▸ Aim of the exercise
Write out the whole listing. Leave out nothing.

───

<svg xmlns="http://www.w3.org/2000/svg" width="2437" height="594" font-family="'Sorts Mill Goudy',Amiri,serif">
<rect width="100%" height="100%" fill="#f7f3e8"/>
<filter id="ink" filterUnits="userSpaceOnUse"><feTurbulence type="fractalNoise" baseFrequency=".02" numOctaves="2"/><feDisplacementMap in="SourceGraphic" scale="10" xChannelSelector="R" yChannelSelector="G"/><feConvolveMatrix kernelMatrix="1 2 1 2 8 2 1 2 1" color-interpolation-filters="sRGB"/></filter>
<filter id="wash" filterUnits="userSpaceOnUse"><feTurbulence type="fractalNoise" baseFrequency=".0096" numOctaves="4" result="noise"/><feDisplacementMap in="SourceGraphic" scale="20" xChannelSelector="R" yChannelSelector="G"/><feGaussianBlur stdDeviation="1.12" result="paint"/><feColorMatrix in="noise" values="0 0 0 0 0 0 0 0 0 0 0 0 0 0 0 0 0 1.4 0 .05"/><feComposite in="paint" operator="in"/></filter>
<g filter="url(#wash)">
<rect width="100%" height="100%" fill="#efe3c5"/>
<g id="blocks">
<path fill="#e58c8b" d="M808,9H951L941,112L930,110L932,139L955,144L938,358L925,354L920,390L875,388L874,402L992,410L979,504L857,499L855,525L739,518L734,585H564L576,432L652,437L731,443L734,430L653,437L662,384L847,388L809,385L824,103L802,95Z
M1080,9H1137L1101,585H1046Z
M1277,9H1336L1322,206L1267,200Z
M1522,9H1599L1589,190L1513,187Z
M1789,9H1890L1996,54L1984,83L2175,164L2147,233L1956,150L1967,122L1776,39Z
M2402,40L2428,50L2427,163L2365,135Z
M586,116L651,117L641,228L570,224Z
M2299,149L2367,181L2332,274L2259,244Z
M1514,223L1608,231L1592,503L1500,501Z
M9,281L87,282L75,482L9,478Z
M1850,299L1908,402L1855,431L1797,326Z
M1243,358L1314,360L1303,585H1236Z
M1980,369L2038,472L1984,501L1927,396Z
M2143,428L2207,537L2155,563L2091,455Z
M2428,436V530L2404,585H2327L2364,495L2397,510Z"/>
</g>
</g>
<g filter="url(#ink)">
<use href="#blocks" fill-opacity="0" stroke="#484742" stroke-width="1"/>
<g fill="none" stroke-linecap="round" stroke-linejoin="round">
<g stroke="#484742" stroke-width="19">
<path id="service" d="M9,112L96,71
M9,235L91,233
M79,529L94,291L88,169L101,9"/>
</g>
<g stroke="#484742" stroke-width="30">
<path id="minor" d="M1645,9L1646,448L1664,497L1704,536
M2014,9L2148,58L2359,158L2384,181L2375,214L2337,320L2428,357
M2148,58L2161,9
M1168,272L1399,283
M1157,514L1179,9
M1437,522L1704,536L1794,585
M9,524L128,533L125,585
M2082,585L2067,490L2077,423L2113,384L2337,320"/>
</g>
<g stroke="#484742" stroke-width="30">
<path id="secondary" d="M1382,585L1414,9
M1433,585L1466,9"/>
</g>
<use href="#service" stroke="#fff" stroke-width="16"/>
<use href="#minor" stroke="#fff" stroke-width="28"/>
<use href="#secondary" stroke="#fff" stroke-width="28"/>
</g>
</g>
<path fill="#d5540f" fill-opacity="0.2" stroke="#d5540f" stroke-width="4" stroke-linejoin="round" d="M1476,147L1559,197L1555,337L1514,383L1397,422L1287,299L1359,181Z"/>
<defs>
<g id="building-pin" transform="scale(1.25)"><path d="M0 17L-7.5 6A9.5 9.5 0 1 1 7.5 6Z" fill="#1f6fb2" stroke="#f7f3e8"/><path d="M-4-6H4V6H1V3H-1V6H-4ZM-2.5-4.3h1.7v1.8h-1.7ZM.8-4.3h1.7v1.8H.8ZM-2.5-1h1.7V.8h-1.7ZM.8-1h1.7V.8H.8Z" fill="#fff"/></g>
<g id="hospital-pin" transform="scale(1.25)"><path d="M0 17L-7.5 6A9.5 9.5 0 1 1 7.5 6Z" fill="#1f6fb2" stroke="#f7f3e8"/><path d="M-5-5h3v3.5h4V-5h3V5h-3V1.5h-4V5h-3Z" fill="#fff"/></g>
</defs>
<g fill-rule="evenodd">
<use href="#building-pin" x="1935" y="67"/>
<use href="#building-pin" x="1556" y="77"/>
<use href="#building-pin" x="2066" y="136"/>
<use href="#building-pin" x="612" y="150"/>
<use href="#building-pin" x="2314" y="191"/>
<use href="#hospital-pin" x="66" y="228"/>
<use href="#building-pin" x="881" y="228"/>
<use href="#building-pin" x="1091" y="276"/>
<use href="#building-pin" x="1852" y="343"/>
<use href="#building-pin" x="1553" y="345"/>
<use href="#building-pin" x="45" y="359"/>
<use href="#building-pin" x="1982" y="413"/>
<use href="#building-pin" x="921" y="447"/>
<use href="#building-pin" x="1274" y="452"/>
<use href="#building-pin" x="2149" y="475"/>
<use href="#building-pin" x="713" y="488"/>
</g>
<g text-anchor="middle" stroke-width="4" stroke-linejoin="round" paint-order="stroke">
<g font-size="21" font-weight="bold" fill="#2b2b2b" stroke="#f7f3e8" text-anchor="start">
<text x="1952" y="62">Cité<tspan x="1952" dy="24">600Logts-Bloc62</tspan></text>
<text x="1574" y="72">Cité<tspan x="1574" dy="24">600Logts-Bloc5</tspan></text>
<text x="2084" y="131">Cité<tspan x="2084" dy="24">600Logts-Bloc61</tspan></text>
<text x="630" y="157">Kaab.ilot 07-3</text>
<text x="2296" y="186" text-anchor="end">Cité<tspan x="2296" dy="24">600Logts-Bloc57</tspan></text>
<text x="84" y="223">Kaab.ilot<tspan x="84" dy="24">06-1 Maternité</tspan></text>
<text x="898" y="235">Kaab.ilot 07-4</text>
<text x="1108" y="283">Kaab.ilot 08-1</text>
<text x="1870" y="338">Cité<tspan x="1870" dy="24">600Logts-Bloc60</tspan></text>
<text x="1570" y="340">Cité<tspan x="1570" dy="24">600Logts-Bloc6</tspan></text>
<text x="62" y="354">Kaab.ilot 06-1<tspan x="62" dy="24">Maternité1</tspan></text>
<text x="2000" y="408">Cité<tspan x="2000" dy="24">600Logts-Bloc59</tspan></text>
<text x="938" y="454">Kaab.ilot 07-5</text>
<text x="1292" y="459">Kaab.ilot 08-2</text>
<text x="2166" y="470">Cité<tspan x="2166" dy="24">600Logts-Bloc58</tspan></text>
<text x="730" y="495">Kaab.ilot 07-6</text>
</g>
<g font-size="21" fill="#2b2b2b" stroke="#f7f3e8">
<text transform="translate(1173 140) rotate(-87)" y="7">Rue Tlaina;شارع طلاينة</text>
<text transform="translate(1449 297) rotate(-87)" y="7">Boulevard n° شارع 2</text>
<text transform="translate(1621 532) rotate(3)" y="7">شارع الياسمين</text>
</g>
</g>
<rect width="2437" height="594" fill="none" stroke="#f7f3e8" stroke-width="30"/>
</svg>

───

▸ Output for this exercise
<svg xmlns="http://www.w3.org/2000/svg" width="2437" height="594" font-family="'Sorts Mill Goudy',Amiri,serif">
<rect width="100%" height="100%" fill="#f7f3e8"/>
<filter id="ink" filterUnits="userSpaceOnUse"><feTurbulence type="fractalNoise" baseFrequency=".02" numOctaves="2"/><feDisplacementMap in="SourceGraphic" scale="10" xChannelSelector="R" yChannelSelector="G"/><feConvolveMatrix kernelMatrix="1 2 1 2 8 2 1 2 1" color-interpolation-filters="sRGB"/></filter>
<filter id="wash" filterUnits="userSpaceOnUse"><feTurbulence type="fractalNoise" baseFrequency=".0096" numOctaves="4" result="noise"/><feDisplacementMap in="SourceGraphic" scale="20" xChannelSelector="R" yChannelSelector="G"/><feGaussianBlur stdDeviation="1.12" result="paint"/><feColorMatrix in="noise" values="0 0 0 0 0 0 0 0 0 0 0 0 0 0 0 0 0 1.4 0 .05"/><feComposite in="paint" operator="in"/></filter>
<g filter="url(#wash)">
<rect width="100%" height="100%" fill="#efe3c5"/>
<g id="blocks">
<path fill="#e58c8b" d="M808,9H951L941,112L930,110L932,139L955,144L938,358L925,354L920,390L875,388L874,402L992,410L979,504L857,499L855,525L739,518L734,585H564L576,432L652,437L731,443L734,430L653,437L662,384L847,388L809,385L824,103L802,95Z
M1080,9H1137L1101,585H1046Z
M1277,9H1336L1322,206L1267,200Z
M1522,9H1599L1589,190L1513,187Z
M1789,9H1890L1996,54L1984,83L2175,164L2147,233L1956,150L1967,122L1776,39Z
M2402,40L2428,50L2427,163L2365,135Z
M586,116L651,117L641,228L570,224Z
M2299,149L2367,181L2332,274L2259,244Z
M1514,223L1608,231L1592,503L1500,501Z
M9,281L87,282L75,482L9,478Z
M1850,299L1908,402L1855,431L1797,326Z
M1243,358L1314,360L1303,585H1236Z
M1980,369L2038,472L1984,501L1927,396Z
M2143,428L2207,537L2155,563L2091,455Z
M2428,436V530L2404,585H2327L2364,495L2397,510Z"/>
</g>
</g>
<g filter="url(#ink)">
<use href="#blocks" fill-opacity="0" stroke="#484742" stroke-width="1"/>
<g fill="none" stroke-linecap="round" stroke-linejoin="round">
<g stroke="#484742" stroke-width="19">
<path id="service" d="M9,112L96,71
M9,235L91,233
M79,529L94,291L88,169L101,9"/>
</g>
<g stroke="#484742" stroke-width="30">
<path id="minor" d="M1645,9L1646,448L1664,497L1704,536
M2014,9L2148,58L2359,158L2384,181L2375,214L2337,320L2428,357
M2148,58L2161,9
M1168,272L1399,283
M1157,514L1179,9
M1437,522L1704,536L1794,585
M9,524L128,533L125,585
M2082,585L2067,490L2077,423L2113,384L2337,320"/>
</g>
<g stroke="#484742" stroke-width="30">
<path id="secondary" d="M1382,585L1414,9
M1433,585L1466,9"/>
</g>
<use href="#service" stroke="#fff" stroke-width="16"/>
<use href="#minor" stroke="#fff" stroke-width="28"/>
<use href="#secondary" stroke="#fff" stroke-width="28"/>
</g>
</g>
<path fill="#d5540f" fill-opacity="0.2" stroke="#d5540f" stroke-width="4" stroke-linejoin="round" d="M1476,147L1559,197L1555,337L1514,383L1397,422L1287,299L1359,181Z"/>
<defs>
<g id="building-pin" transform="scale(1.25)"><path d="M0 17L-7.5 6A9.5 9.5 0 1 1 7.5 6Z" fill="#1f6fb2" stroke="#f7f3e8"/><path d="M-4-6H4V6H1V3H-1V6H-4ZM-2.5-4.3h1.7v1.8h-1.7ZM.8-4.3h1.7v1.8H.8ZM-2.5-1h1.7V.8h-1.7ZM.8-1h1.7V.8H.8Z" fill="#fff"/></g>
<g id="hospital-pin" transform="scale(1.25)"><path d="M0 17L-7.5 6A9.5 9.5 0 1 1 7.5 6Z" fill="#1f6fb2" stroke="#f7f3e8"/><path d="M-5-5h3v3.5h4V-5h3V5h-3V1.5h-4V5h-3Z" fill="#fff"/></g>
</defs>
<g fill-rule="evenodd">
<use href="#building-pin" x="1935" y="67"/>
<use href="#building-pin" x="1556" y="77"/>
<use href="#building-pin" x="2066" y="136"/>
<use href="#building-pin" x="612" y="150"/>
<use href="#building-pin" x="2314" y="191"/>
<use href="#hospital-pin" x="66" y="228"/>
<use href="#building-pin" x="881" y="228"/>
<use href="#building-pin" x="1091" y="276"/>
<use href="#building-pin" x="1852" y="343"/>
<use href="#building-pin" x="1553" y="345"/>
<use href="#building-pin" x="45" y="359"/>
<use href="#building-pin" x="1982" y="413"/>
<use href="#building-pin" x="921" y="447"/>
<use href="#building-pin" x="1274" y="452"/>
<use href="#building-pin" x="2149" y="475"/>
<use href="#building-pin" x="713" y="488"/>
</g>
<g text-anchor="middle" stroke-width="4" stroke-linejoin="round" paint-order="stroke">
<g font-size="21" font-weight="bold" fill="#2b2b2b" stroke="#f7f3e8" text-anchor="start">
<text x="1952" y="62">Cité<tspan x="1952" dy="24">600Logts-Bloc62</tspan></text>
<text x="1574" y="72">Cité<tspan x="1574" dy="24">600Logts-Bloc5</tspan></text>
<text x="2084" y="131">Cité<tspan x="2084" dy="24">600Logts-Bloc61</tspan></text>
<text x="630" y="157">Kaab.ilot 07-3</text>
<text x="2296" y="186" text-anchor="end">Cité<tspan x="2296" dy="24">600Logts-Bloc57</tspan></text>
<text x="84" y="223">Kaab.ilot<tspan x="84" dy="24">06-1 Maternité</tspan></text>
<text x="898" y="235">Kaab.ilot 07-4</text>
<text x="1108" y="283">Kaab.ilot 08-1</text>
<text x="1870" y="338">Cité<tspan x="1870" dy="24">600Logts-Bloc60</tspan></text>
<text x="1570" y="340">Cité<tspan x="1570" dy="24">600Logts-Bloc6</tspan></text>
<text x="62" y="354">Kaab.ilot 06-1<tspan x="62" dy="24">Maternité1</tspan></text>
<text x="2000" y="408">Cité<tspan x="2000" dy="24">600Logts-Bloc59</tspan></text>
<text x="938" y="454">Kaab.ilot 07-5</text>
<text x="1292" y="459">Kaab.ilot 08-2</text>
<text x="2166" y="470">Cité<tspan x="2166" dy="24">600Logts-Bloc58</tspan></text>
<text x="730" y="495">Kaab.ilot 07-6</text>
</g>
<g font-size="21" fill="#2b2b2b" stroke="#f7f3e8">
<text transform="translate(1173 140) rotate(-87)" y="7">Rue Tlaina;شارع طلاينة</text>
<text transform="translate(1449 297) rotate(-87)" y="7">Boulevard n° شارع 2</text>
<text transform="translate(1621 532) rotate(3)" y="7">شارع الياسمين</text>
</g>
</g>
<rect width="2437" height="594" fill="none" stroke="#f7f3e8" stroke-width="30"/>
</svg>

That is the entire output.